Be dangerous; dare so greatly that most will call you mad. Be dangerous with the questions that arise, and risk to tell their full story. Be vulnerable enough to risk your life as you know it. To be patient and kind is not to negate danger. In fact, it is the greatest danger. It is not safe to ask questions, and yet we must live them with unabandoned hope. To hope is the most threatening endeavor of our time. Hope requires questions and imagination that kill the present status quo. To question is to risk death—death to what has been told, death to what has been known and lived. Be dangerous enough to die so that new questions may spring forth out of your fertile burial grounds. Be dangerous enough to live your questions in new ways, in new kind and patient ways. Be dangerous enough so that you may uncover those hidden, shaky questions lurking in the shadows. Be dangerous enough to not question for answers but for more questions. Live your questions so dangerously that courage is your only option; courage that knows pain, fear, and tragedy but dares to question for healing, safety, and peace.

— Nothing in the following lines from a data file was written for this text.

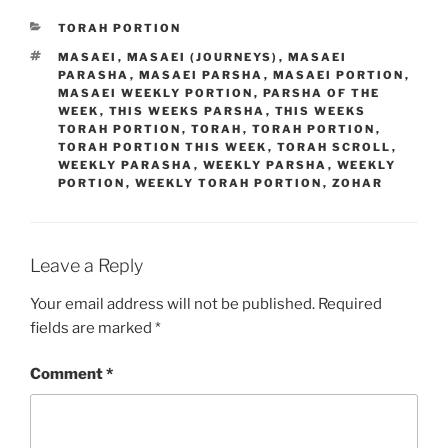
CATEGORIES
TORAH PORTION
TAGS
MASAEI
,
MASAEI (JOURNEYS)
,
MASAEI
PARASHA
,
MASAEI PARSHA
,
MASAEI PORTION
,
MASAEI WEEKLY PORTION
,
PARSHA OF THE
WEEK
,
THIS WEEKS PARSHA
,
THIS WEEKS
TORAH PORTION
,
TORAH
,
TORAH PORTION
,
TORAH PORTION THIS WEEK
,
TORAH SCROLL
,
WEEKLY PARASHA
,
WEEKLY PARSHA
,
WEEKLY
PORTION
,
WEEKLY TORAH PORTION
,
ZOHAR
Leave a Reply
Your email address will not be published.
Required
fields are marked
*
Comment
*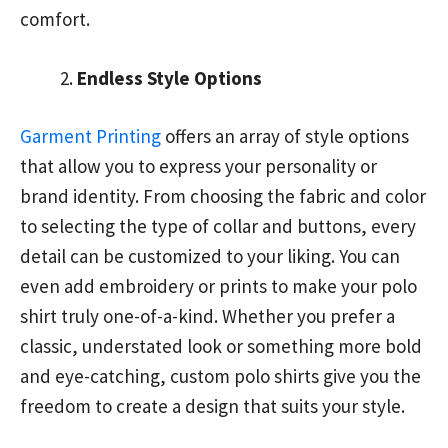
comfort.
Endless Style Options
Garment Printing
offers an array of style options
that allow you to express your personality or
brand identity. From choosing the fabric and color
to selecting the type of collar and buttons, every
detail can be customized to your liking. You can
even add embroidery or prints to make your polo
shirt truly one-of-a-kind. Whether you prefer a
classic, understated look or something more bold
and eye-catching, custom polo shirts give you the
freedom to create a design that suits your style.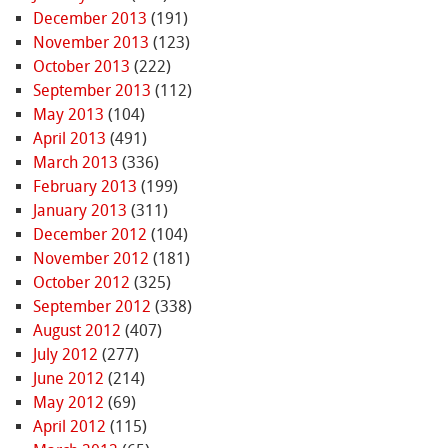
December 2013
(191)
November 2013
(123)
October 2013
(222)
September 2013
(112)
May 2013
(104)
April 2013
(491)
March 2013
(336)
February 2013
(199)
January 2013
(311)
December 2012
(104)
November 2012
(181)
October 2012
(325)
September 2012
(338)
August 2012
(407)
July 2012
(277)
June 2012
(214)
May 2012
(69)
April 2012
(115)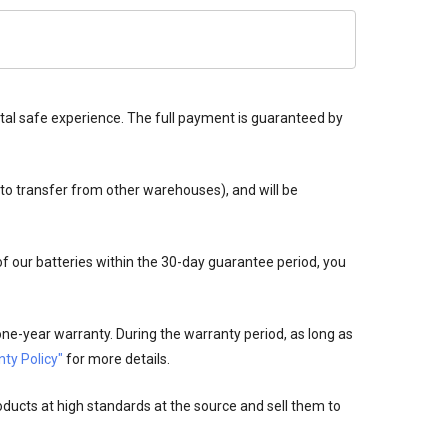
tal safe experience. The full payment is guaranteed by
 to transfer from other warehouses), and will be
 of our batteries within the 30-day guarantee period, you
ne-year warranty. During the warranty period, as long as
ty Policy"
for more details.
oducts at high standards at the source and sell them to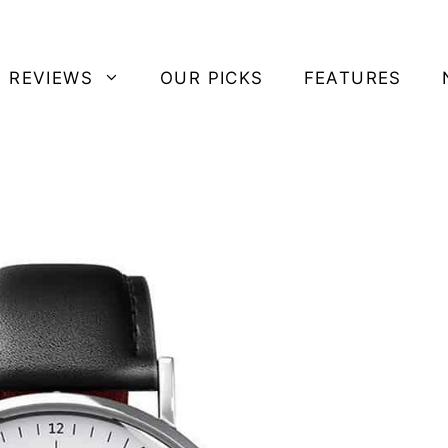
 REVIEWS
OUR PICKS
FEATURES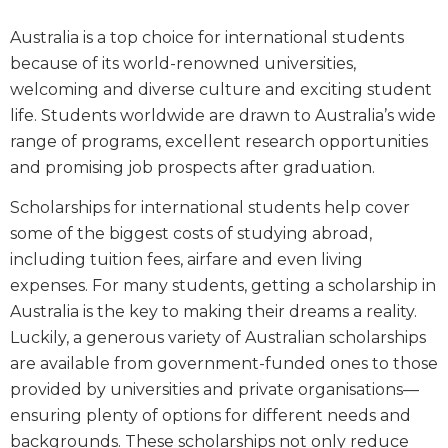
Australia is a top choice for international students
because of its world-renowned universities,
welcoming and diverse culture and exciting student
life. Students worldwide are drawn to Australia’s wide
range of programs, excellent research opportunities
and promising job prospects after graduation.
Scholarships for international students help cover
some of the biggest costs of studying abroad,
including tuition fees, airfare and even living
expenses. For many students, getting a scholarship in
Australia is the key to making their dreams a reality.
Luckily, a generous variety of Australian scholarships
are available from government-funded ones to those
provided by universities and private organisations—
ensuring plenty of options for different needs and
backgrounds. These scholarships not only reduce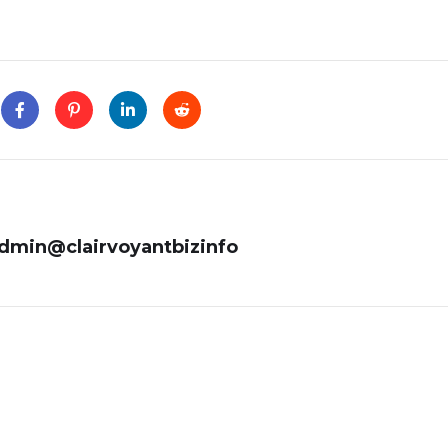
admin@clairvoyantbizinfo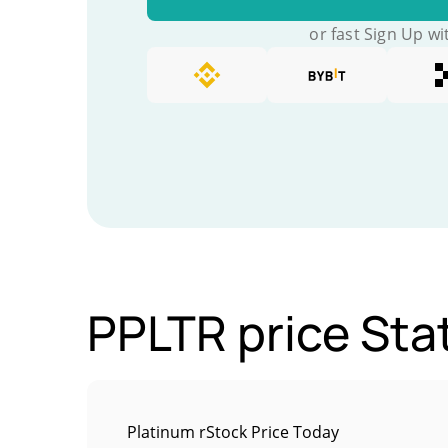
or fast Sign Up wi
PPLTR price Stat
Platinum rStock Price Today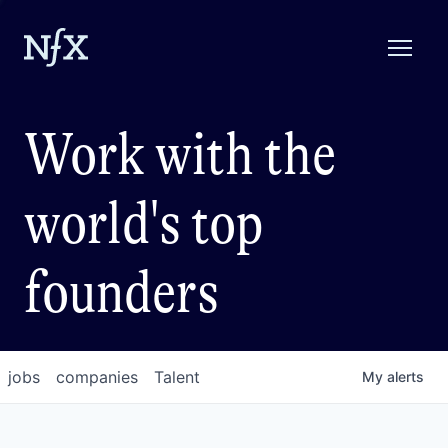
Work with the
world's top
founders
jobs
companies
Talent
My
alerts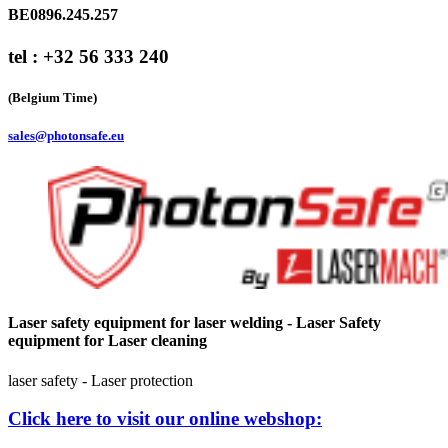
BE0896.245.257
tel : +32 56 333 240
(Belgium Time)
sales@photonsafe.eu
Laser safety equipment for laser welding - Laser Safety
equipment for Laser cleaning
laser safety - Laser protection
Click here to visit our online webshop: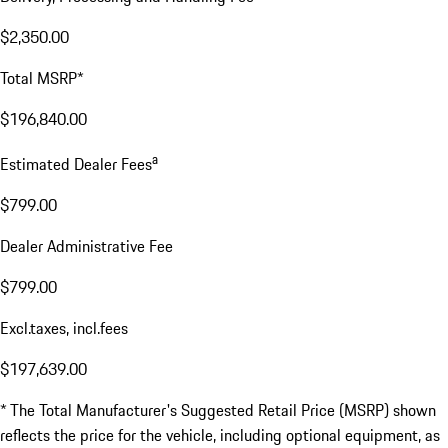
$2,350.00
Total MSRP*
$196,840.00
a
Estimated Dealer Fees
$799.00
Dealer Administrative Fee
$799.00
Excl.taxes, incl.fees
$197,639.00
* The Total Manufacturer's Suggested Retail Price (MSRP) shown
reflects the price for the vehicle, including optional equipment, as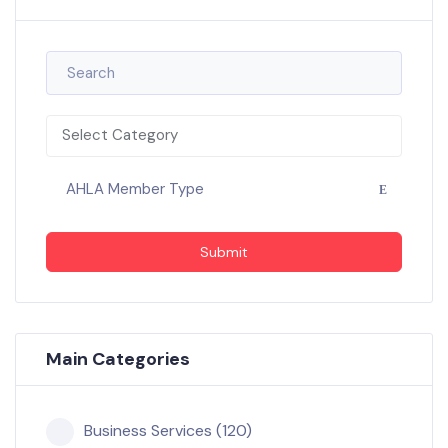
Select Category
AHLA Member Type
Submit
Main Categories
Business Services (120)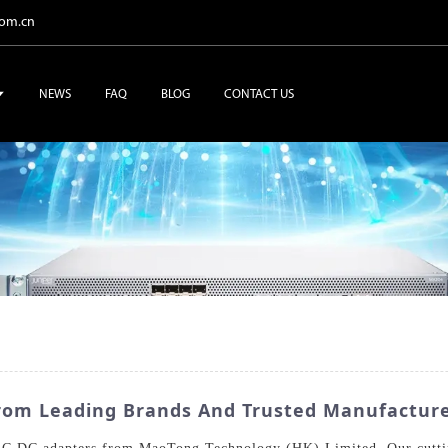
com.cn
NEWS
FAQ
BLOG
CONTACT US
From Leading Brands And Trusted Manufactur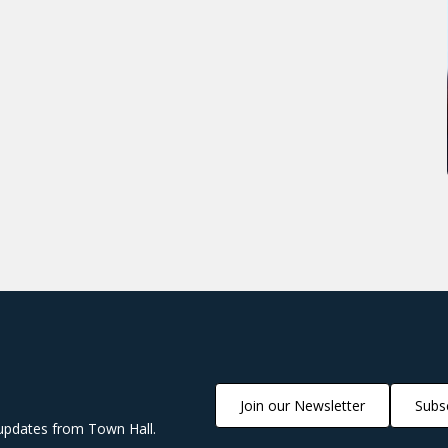
Join our Newsletter
Subsc
updates from Town Hall.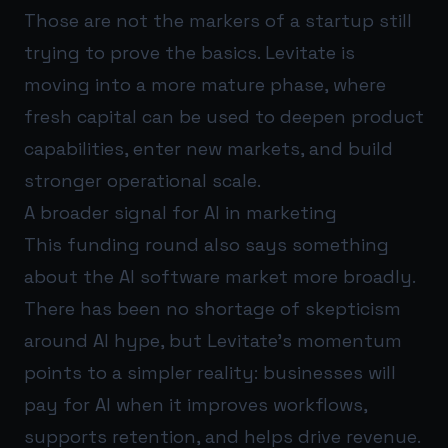
Those are not the markers of a startup still
trying to prove the basics. Levitate is
moving into a more mature phase, where
fresh capital can be used to deepen product
capabilities, enter new markets, and build
stronger operational scale.
A broader signal for AI in marketing
This funding round also says something
about the AI software market more broadly.
There has been no shortage of skepticism
around AI hype, but Levitate’s momentum
points to a simpler reality: businesses will
pay for AI when it improves workflows,
supports retention, and helps drive revenue.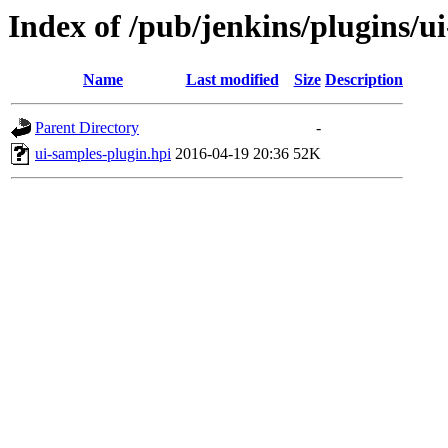
Index of /pub/jenkins/plugins/u
Name
Last modified
Size
Description
Parent Directory
-
ui-samples-plugin.hpi
2016-04-19 20:36
52K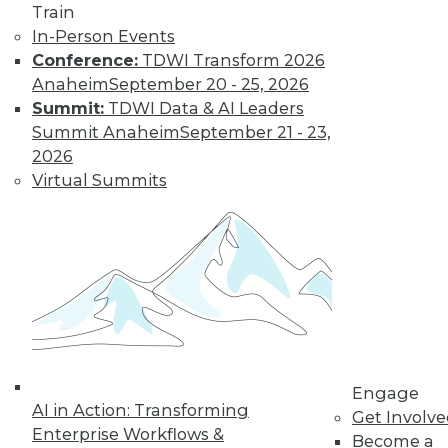
Nagging
Train
Questions Remain
In-Person Events
Conference:
TDWI Transform 2026
The European
Anaheim
September 20 - 25, 2026
Union's General
Summit:
TDWI Data & AI Leaders
Data Protection
Summit Anaheim
September 21 - 23,
Regulation is not
2026
limited to European
Virtual Summits
companies and will affect almost any
organization that collects the personal
data of EU data subjects -- citizens and
residents alike.
By Mike Schiff
Data Digest: Data
Ethics,
Engage
Governance, and
AI in Action: Transforming
Get Involv
Quality
Enterprise Workflows &
Become a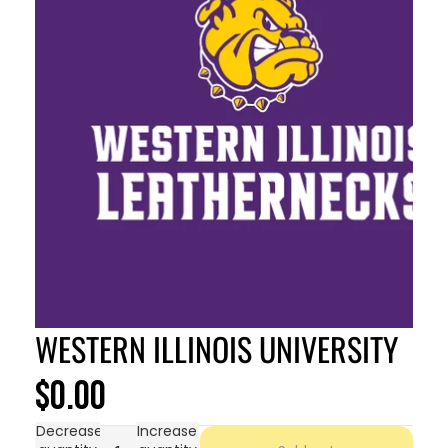
WESTERN ILLINOIS UNIVERSITY
$0.00
Decrease
Increase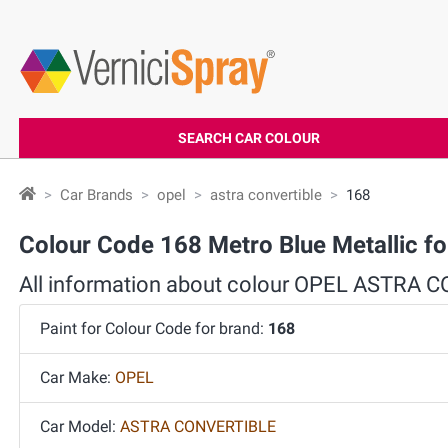
SEARCH CAR COLOUR
Car Brands
opel
astra convertible
168
Colour Code 168 Metro Blue Metallic
All information about colour OPEL ASTRA
Paint for Colour Code for brand:
168
Car Make:
OPEL
Car Model:
ASTRA CONVERTIBLE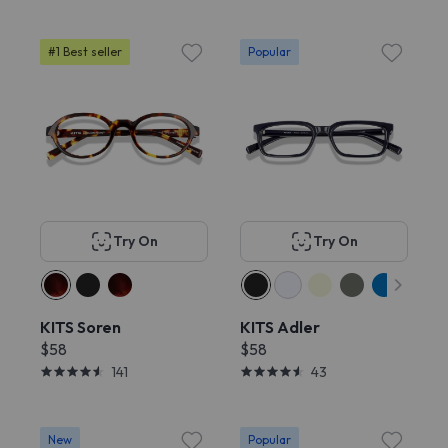
#1 Best seller
Popular
Try On
Try On
KITS Soren
KITS Adler
$58
$58
141
43
New
Popular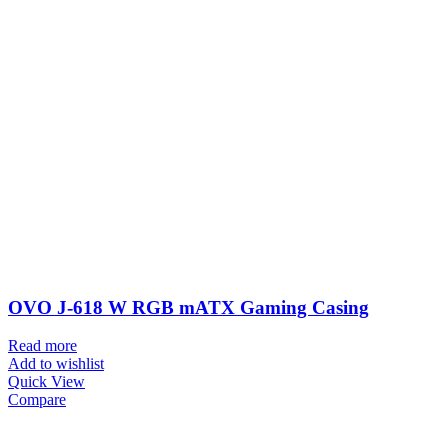
OVO J-618 W RGB mATX Gaming Casing
Read more
Add to wishlist
Quick View
Compare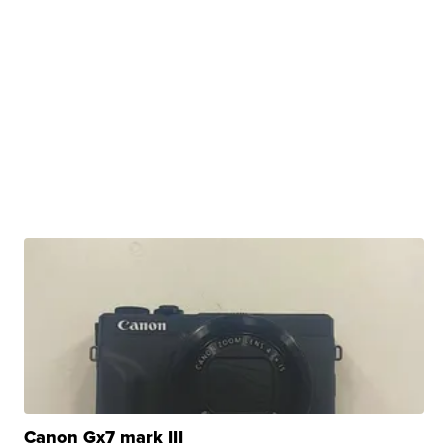
Canon Gx7 mark III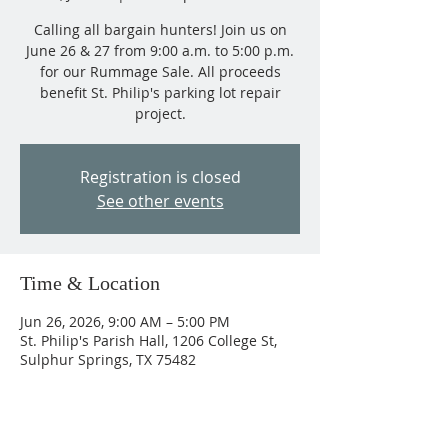
Calling all bargain hunters! Join us on
June 26 & 27 from 9:00 a.m. to 5:00 p.m.
for our Rummage Sale. All proceeds
benefit St. Philip's parking lot repair
project.
Registration is closed
See other events
Time & Location
Jun 26, 2026, 9:00 AM – 5:00 PM
St. Philip's Parish Hall, 1206 College St,
Sulphur Springs, TX 75482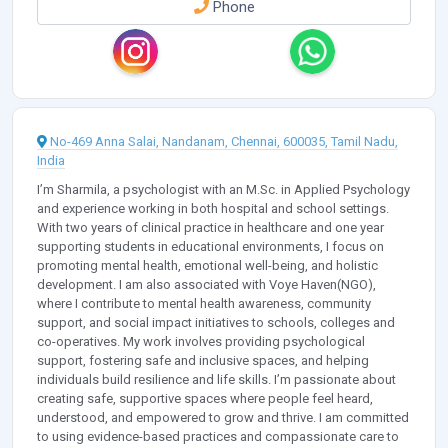
Phone
No-469 Anna Salai, Nandanam, Chennai, 600035, Tamil Nadu,
India
I’m Sharmila, a psychologist with an M.Sc. in Applied Psychology
and experience working in both hospital and school settings.
With two years of clinical practice in healthcare and one year
supporting students in educational environments, I focus on
promoting mental health, emotional well-being, and holistic
development. I am also associated with Voye Haven(NGO),
where I contribute to mental health awareness, community
support, and social impact initiatives to schools, colleges and
co-operatives. My work involves providing psychological
support, fostering safe and inclusive spaces, and helping
individuals build resilience and life skills. I’m passionate about
creating safe, supportive spaces where people feel heard,
understood, and empowered to grow and thrive. I am committed
to using evidence-based practices and compassionate care to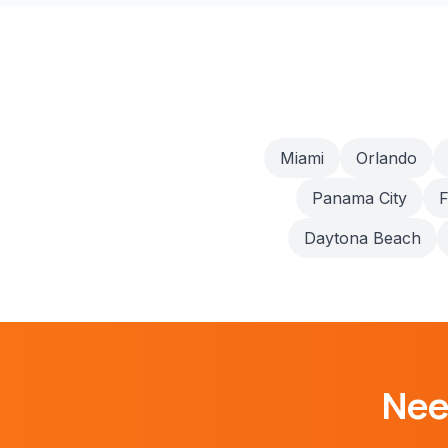
Miami
Orlando
Panama City
F
Daytona Beach
Ne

We must cling to our questions, we must live them, and we must be so bold as to tell them loudly. In a letter to a young poet, Rainer Maria Rilke challenged him to live his questions. He said, “Live the questions now. Perhaps you will then gradually, without noticing it, live along some distant day into the answer.” But finding the answer was never the point. We must venture first to live our questions, so that the life within them may be known and cherished.

Live your questions so that you may know your story and boldly love your author.